On its face, the City's reasoning seems sound. The memo we received from Myrna Melgar, Director of Homeownership Programs for the Mayor's Office of Housing states, "The downpayment assistance program has played a crucial role in stablizing neighborhoods most deeply affected by the foreclosure crisis, with over half of our funds going to households purchasing short sales or foreclosures. MOH is therefore restricting limited funds to stabilize those communities with the greatest need."
Now think about it: is the City saying that the only way people will buy bargain-priced homes in the more marginal neighborhoods is if they receive a helping hand from City coffers? This defies the reality that real estate agents face every day: there is always a vibrant market for starter homes in starter neighborhoods at starter prices. Even when starter home were priced at $750,000, there was an active (and crazy!) market for them.
And it's only recently that much of the starter home inventory has finally been sold off and prices are stablizing. But those sales would have been made even without the DALP program.
Winding up 2009, now that supplies are lower, demand is high again for starter homes. There will be no problem selling off the REO's and foreclosures with or without the DALP program. Those homes will either be bought up by worthy first-time buyers or by investors who will fix them up and sell them to worthy first-time buyers, but they will be sold and the impacted neighborhoods will be stabilized.
I recently interviwed Charlotte Erwin at Zephyr Real Estate who said, "Those changes just don't reflect reality. Short sales and foreclosures are the hardest deals to close, and only about 20% actually end up closing. I have clients who have done all their homework, have taken the DALP classes, and who will now be crushed that they are now supposed to try to hit a nearly impossible target. These changes are not likely to result in a positive outcome for my clients."
I think the fairest thing the DALP people could have done was stick to a "first come, first served" program. First-time buyers can understand that a program has run out of funds, but they cannot understand why the City would eviscerate a program with no good reason.
What If I Don't Qualify for My TIC Conversion Loan?
These tough economic times are hitting TICs just like every other type of property. Many TIC buyers between 2003 and 2007 purchased their building with an 80% first mortgage and a 10% equity line or second mortgage, and now find their equity position of 10% is in grave jeopardy because their building has lost value.
Another problem TIC owners can face is an unexpected job loss and all the problems that go with that. Even if the TIC partner is able to pay the monthly payments from savings, job loss can cause real problems when there is a need for the rest of the group to move on to complete the conversion or simply to take advantage of a lower interest rate.

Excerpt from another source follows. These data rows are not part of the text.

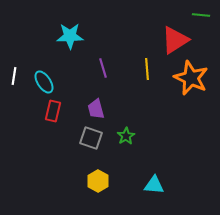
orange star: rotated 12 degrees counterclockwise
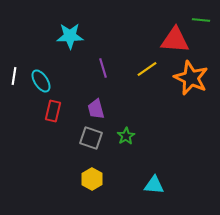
green line: moved 5 px down
red triangle: rotated 36 degrees clockwise
yellow line: rotated 60 degrees clockwise
cyan ellipse: moved 3 px left, 1 px up
yellow hexagon: moved 6 px left, 2 px up
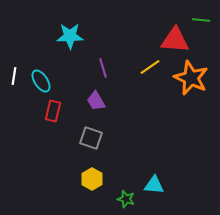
yellow line: moved 3 px right, 2 px up
purple trapezoid: moved 8 px up; rotated 15 degrees counterclockwise
green star: moved 63 px down; rotated 24 degrees counterclockwise
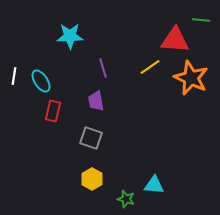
purple trapezoid: rotated 20 degrees clockwise
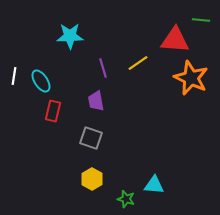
yellow line: moved 12 px left, 4 px up
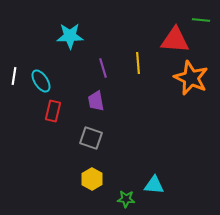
yellow line: rotated 60 degrees counterclockwise
green star: rotated 12 degrees counterclockwise
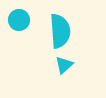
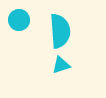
cyan triangle: moved 3 px left; rotated 24 degrees clockwise
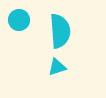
cyan triangle: moved 4 px left, 2 px down
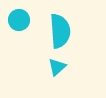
cyan triangle: rotated 24 degrees counterclockwise
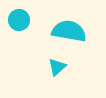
cyan semicircle: moved 9 px right; rotated 76 degrees counterclockwise
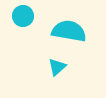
cyan circle: moved 4 px right, 4 px up
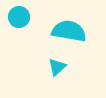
cyan circle: moved 4 px left, 1 px down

As a TIC mortgage specialist, I am often asked, "What if my condo conversion is complete and I'm now ready to refinance into a separate condo loan, but one of my partners has lost his job? What happens? Do I need to wait until my TIC partner gets another job?"
According to TIC attorney Andrew Sirkin, the answer is "no". Under most TIC agreements, any one of the TIC partners can force a sale simply be declaring (in writing) that they plan to refinance. If the other partners are unable to participate in a new group loan, they must sell. The same applies if one TIC partner wishes or needs to sell his unit; by declaring her intention in writing, and setting forth a timeline ("I will be selling my unit within 6 months"), the other owners will also be forced to sell if they cannot qualify to participate in a new loan with a new buyer.
Yes, this is a horrible result for the party who lost his job and now may face losing his home. If the parties have enjoyed a good relationship in the past, one would hope something less harsh could be worked out.
If you are faced with this situation, please be sure to check your TIC agreement for details.